I thought, at first, this transferred all the work to the depot folks. “I’d really rather be in the depot,” I thought, “taking in all these broken parts and doing the hard troubleshooting and repair.” Then I visited one—it wasn’t quite what I thought it would be. In reality, there was a test bench with a small computer (for the time, at least), and a set of test harnesses. The depot person would grab a part out of the box, plug it into the test harness, and select some menu items that would tell them what part needed to be replaced. They would pull the larger unit apart, replace the part, tossing the old one in the garbage, repackage the now repaired unit, and prepare it for shipment back to some other Air Force base.

As it turned out, all the actual work of troubleshooting and repair had been moved to the designers, leaving essentially nothing but manual labor for the actual tech on site and for the person in the depot. Over my time in airfield electronics, I saw this same pattern repeat—the TACAN, VOR, storm detection RADAR, wind speed, runway visual range, etc.—one by one they fell to the automation monster, as it were.

This is the lesson I originally tried to apply to the networking field and devops, when I first encountered them. The problem is the lesson is only partially true. There are some places where the automation monster is, in fact, taking over. Hyperconvergence seems to be one such place. If it’s true that 80% or more of the enterprise data centers can be replaced with a few racks of hyperconverged equipment, then 80% of the network engineers out there focusing on enterprise scale data center design are destined for some bad news of one sort or another.

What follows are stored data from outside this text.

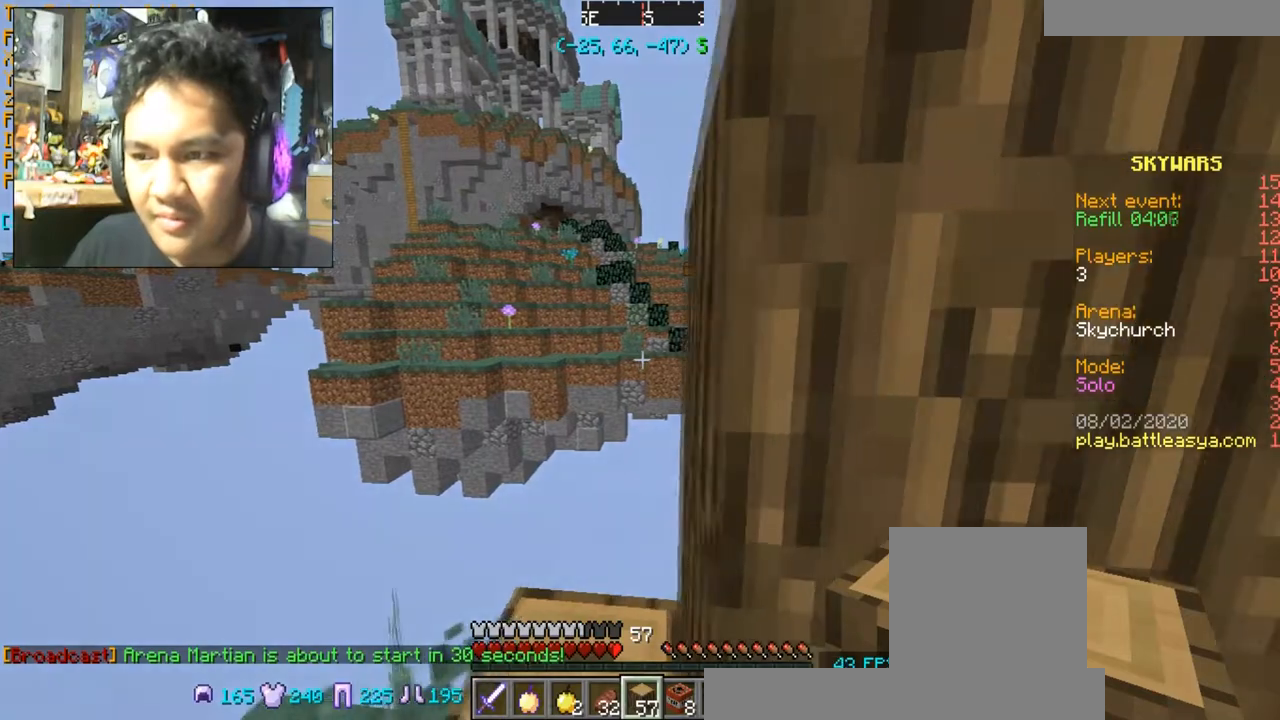
{"keys": [], "mouse": [], "events": []}
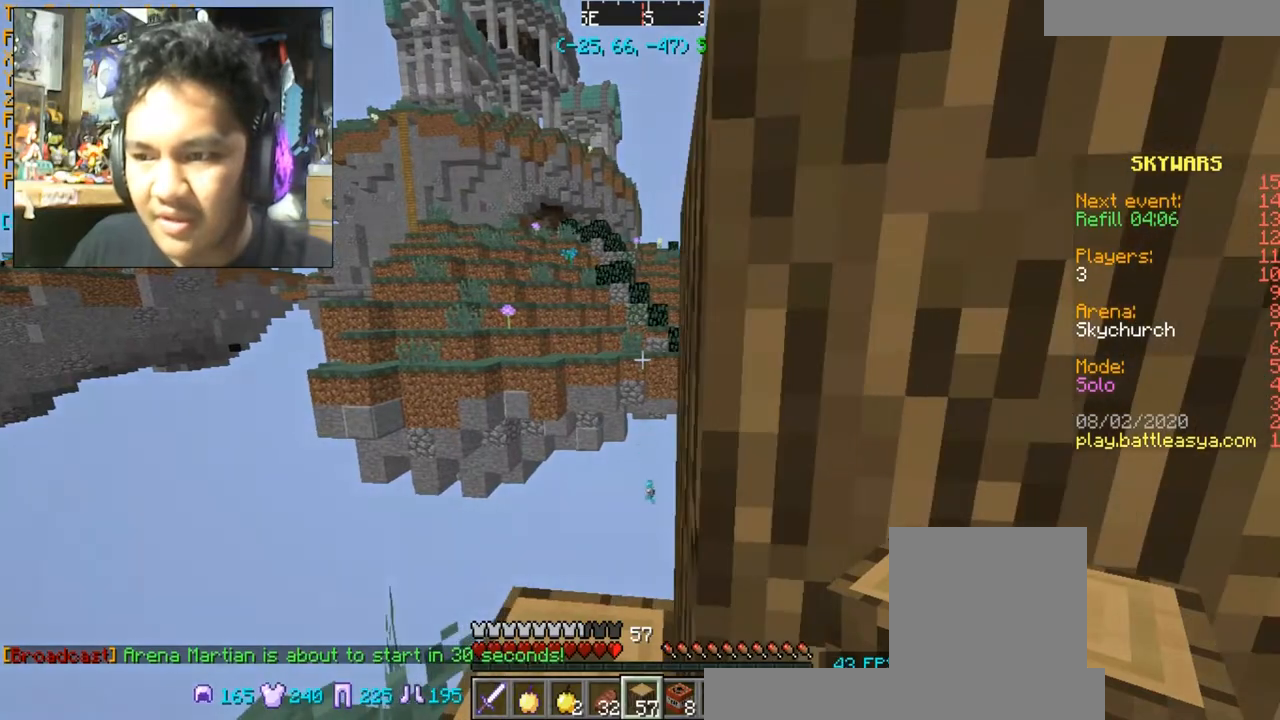
{"keys": ["w"], "mouse": [], "events": [[100, "a", "down"], [234, "a", "up"], [434, "w", "down"]]}
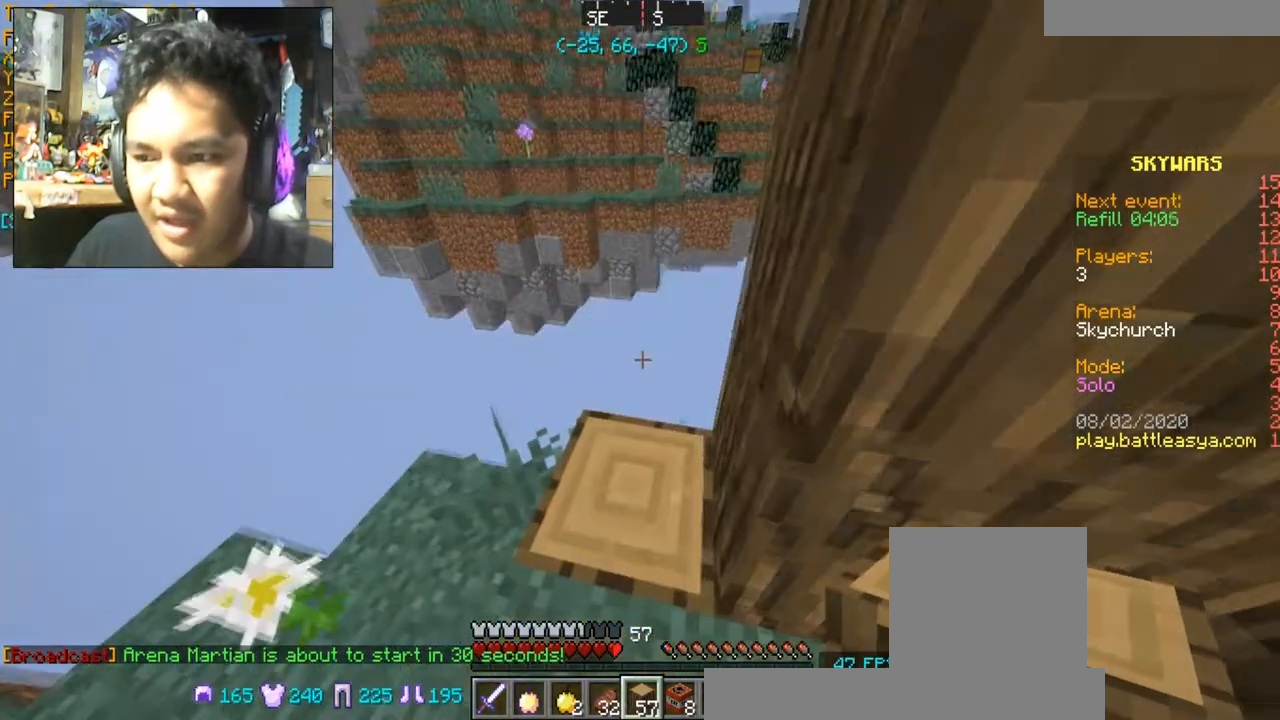
{"keys": ["d"], "mouse": [], "events": [[300, "w", "up"], [467, "d", "down"]]}
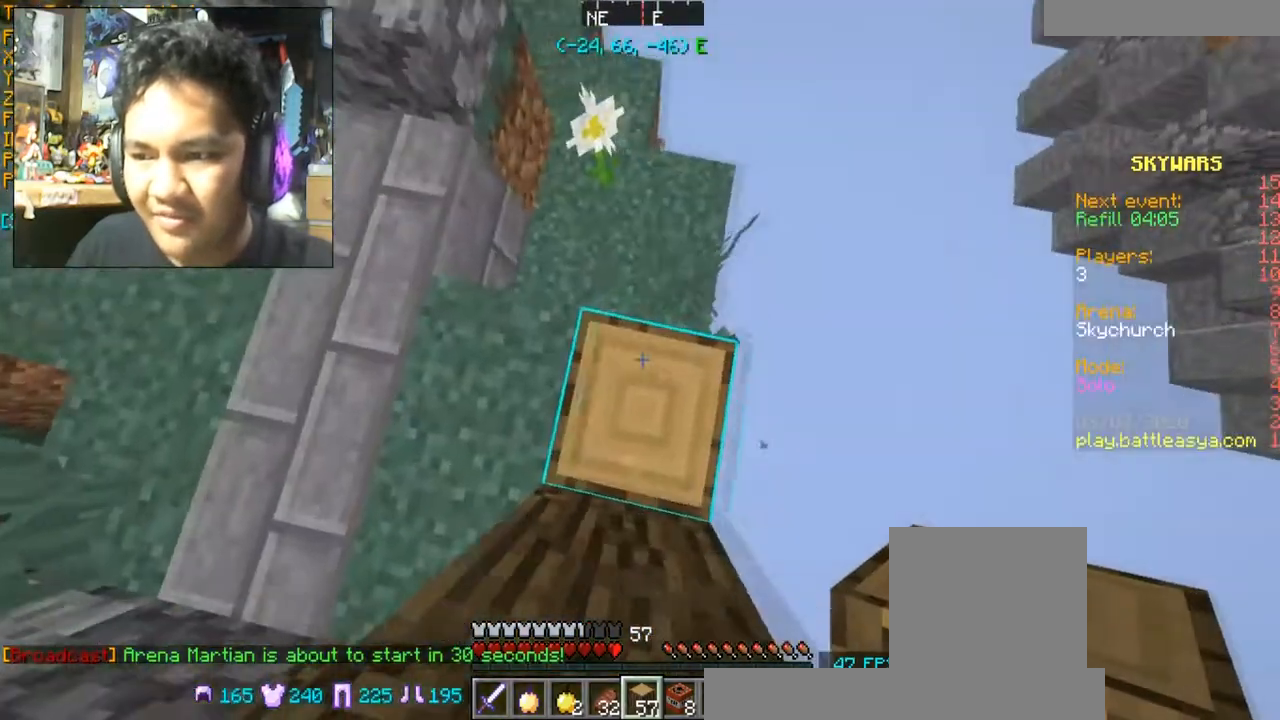
{"keys": ["d", "s"], "mouse": [], "events": [[100, "d", "up"], [434, "s", "down"], [501, "d", "down"]]}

There are others, though, where this paradigm just doesn’t fit. So, to wit, what is a network engineer to do? What skills do I need to learn, and how do I cope? There is a part of the story above I didn’t tell you. There were a certain number of engineers who, on seeing the changes taking place, stopped focusing on troubleshooting the parts, and started focusing on troubleshooting the whole. Instead of trying to figure out which part of a landing system was broken, they learned how the landing system worked so they could figure out why it wasn’t working right even when the manual didn’t tell them the right answer. In the real world, there are always things the designer doesn’t think about. The engineer who asks “why” can always solve the problem, even if they don’t know the details of which resister is soldered in where.

With all this mind, let’s return to the three options—

First, you can keep learning things the way we’ve always learned them. You could learn each new product as it comes out, figuring out the configuration interface the vendor gives you, learning the operation of each protocol, etc. This is useful, of course, because vendors always seem to be coming out with new products, and standards bodies always seem to be coming out with new protocols. These bits of information are really needed in day to day life right now, hype or not. In other words, you can move into the depot in my example.

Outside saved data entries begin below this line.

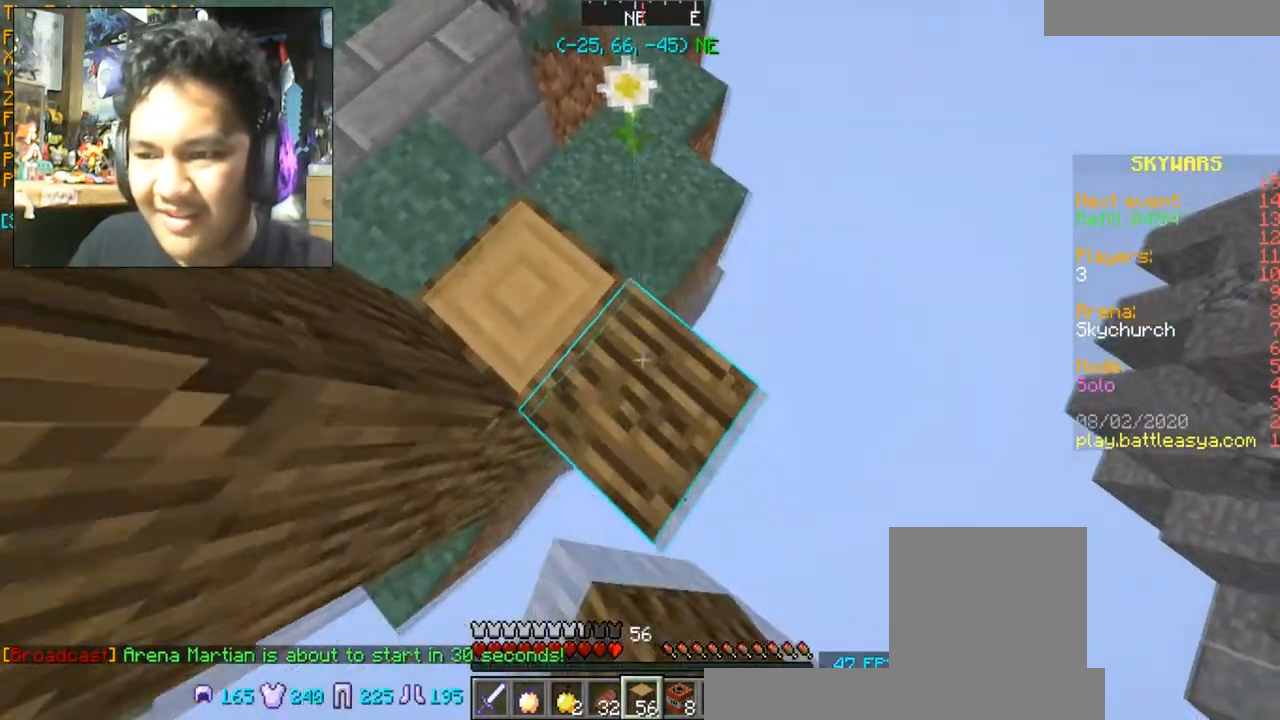
{"keys": ["d", "s"], "mouse": ["right"], "events": [[467, "mouse_right", "down"]]}
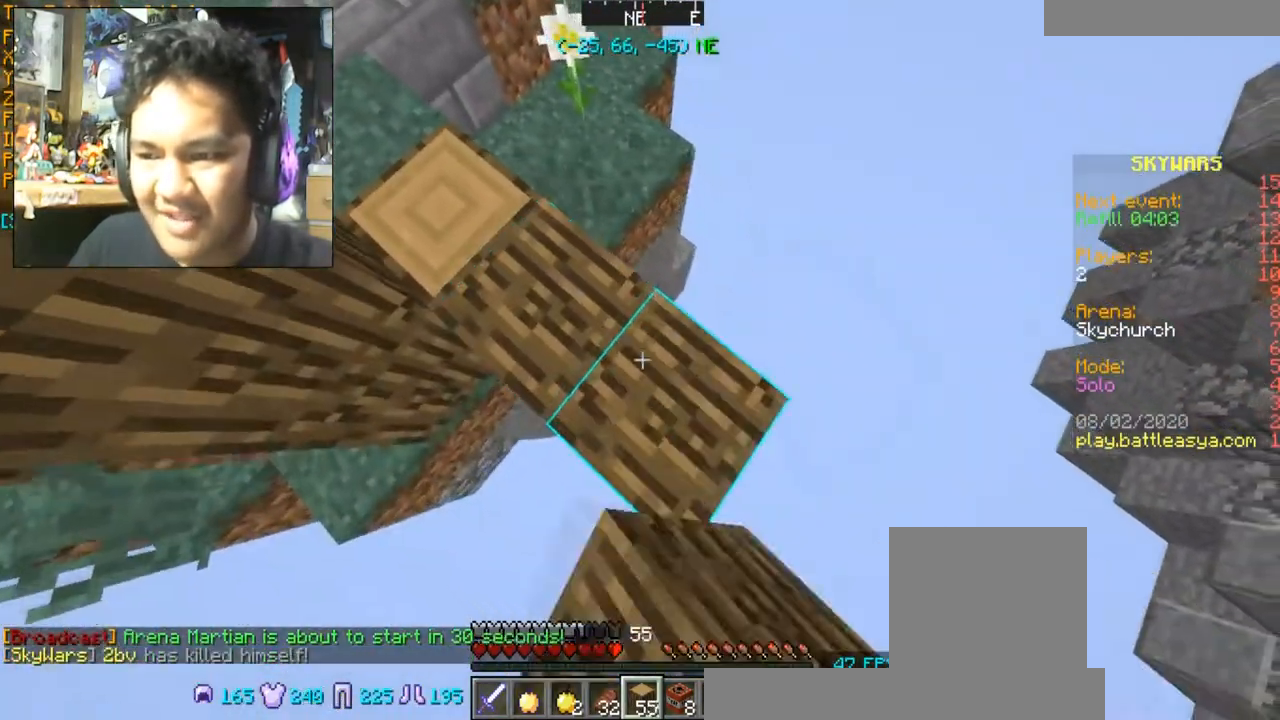
{"keys": ["d", "s"], "mouse": ["right"], "events": [[67, "mouse_right", "up"], [500, "mouse_right", "down"]]}
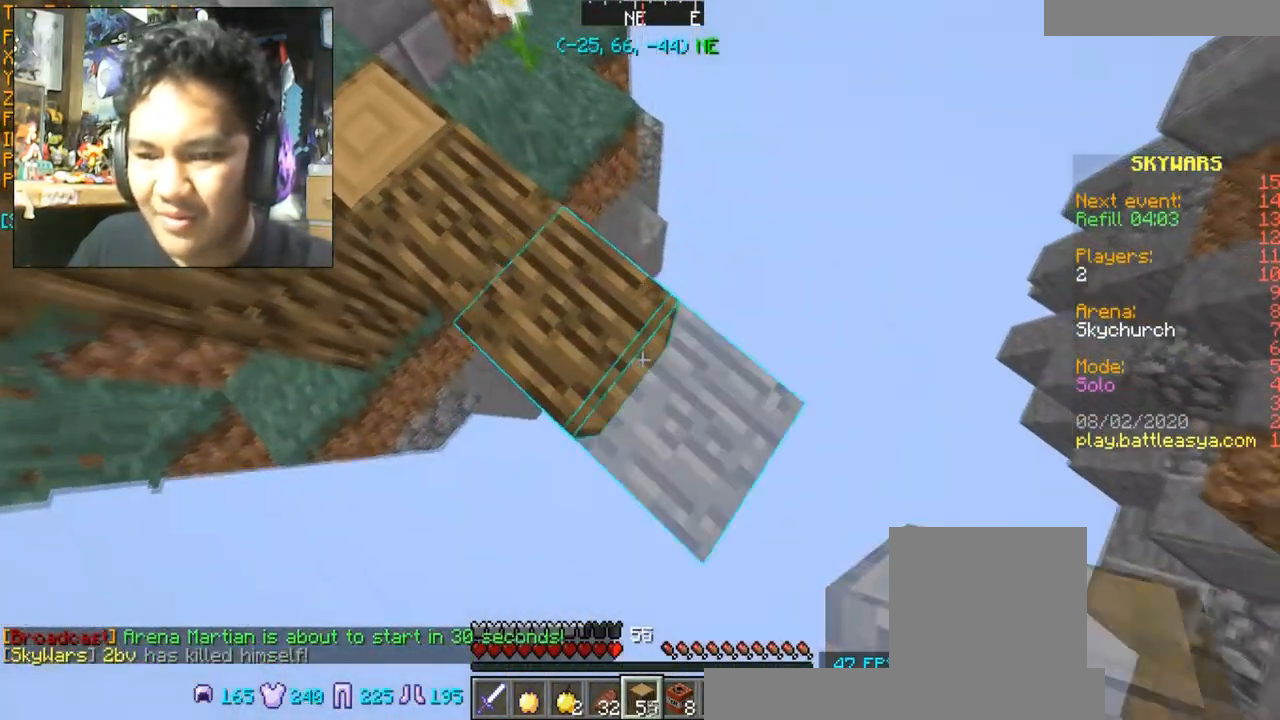
{"keys": ["d", "s"], "mouse": [], "events": [[100, "mouse_right", "up"]]}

Second, you could opt out, in a sense, and move into managing relationships from the strength of technical knowledge, rather than managing technology directly. You could move all your company’s work to “the cloud,” for instance, and let someone else take care of racking and stacking, while you take care of measuring performance and managing contracts.

Third, you could opt up, in a sense, and move into asking “why,” rather than “what.” In this case, you learn why things work they way they do, so you can learn to see the patterns across multiple technologies, and hence learn how to be a designer. It doesn’t matter if you’re a designer working for a cloud company, or a designer working for an enterprise, or a designer working for a vendor; no matter how automated the world gets, there will still be a need for designers (“meaning makers,” to put it in philosophical terms).

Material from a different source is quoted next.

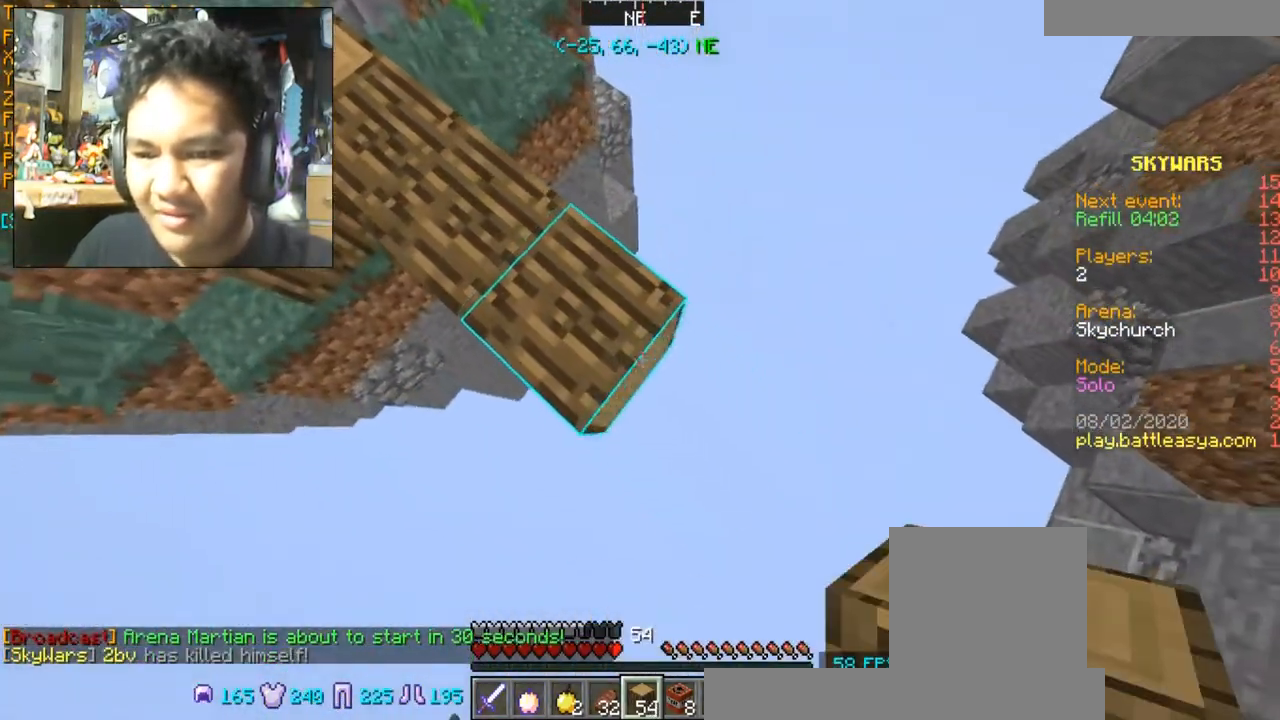
{"keys": ["d", "s"], "mouse": [], "events": [[33, "mouse_right", "down"], [200, "mouse_right", "up"]]}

There is one point to make in terms of the options here versus the options I had in electronics when this transition took place: there is a point, in the real world, where there are enough airfields. There’s a time when we’re saturated with advanced airfield landing systems. I don’t know that we’re anywhere near that point for networks. Maybe, some day, we will be, but I don’t think we’re near there yet.

Reflecting on these choices, I don’t think one is “right,” and another “wrong.” It all depends on your bent of mind, what you enjoy, where you are in life, and what’s important to you. Some people just like to dig around in the CLI and API. Others just like to manage contracts and measure performance. Others like to think through how things work and why they work that way.

The skills you’re actually going to need to survive are going to depend on which of these options you choose. This blog, ‘net Work, is all about the third option (if you’ve not figured that out before now, now you know). My direction has been to learn how things work and why, rather than focusing on keeping up with the command line. I won’t say another option is wrong, but if you want to understand the path I’ve taken, then you should stick around and read my posts. I’m still learning how to explain, and I’m still actually learning how to blend knowing the what, the how, and the why in the right measures.

In a future post, I’ll try to give a more definitive answer to the original question, perhaps; this will have to do for now.

Reaction: Should routing react to the data plane?

Over at Packet Pushers, there’s an interesting post asking why we don’t use actual user traffic to detect network failures, and hence to drive routing protocol convergence—or rather, asking why routing doesn’t react to the data place.

I have been looking at convergence from a user perspective, in that the real aim of convergence is to provide a stable network for the users traversing the network, or more specifically the user traffic traversing the network. As such, I found myself asking this question: “What is the minimum diameter (or radius) of a network so that the ‘loss’ of traffic from a TCP/UDP ‘stream’ seen locally would indicate a network outage FASTER than a routing update?”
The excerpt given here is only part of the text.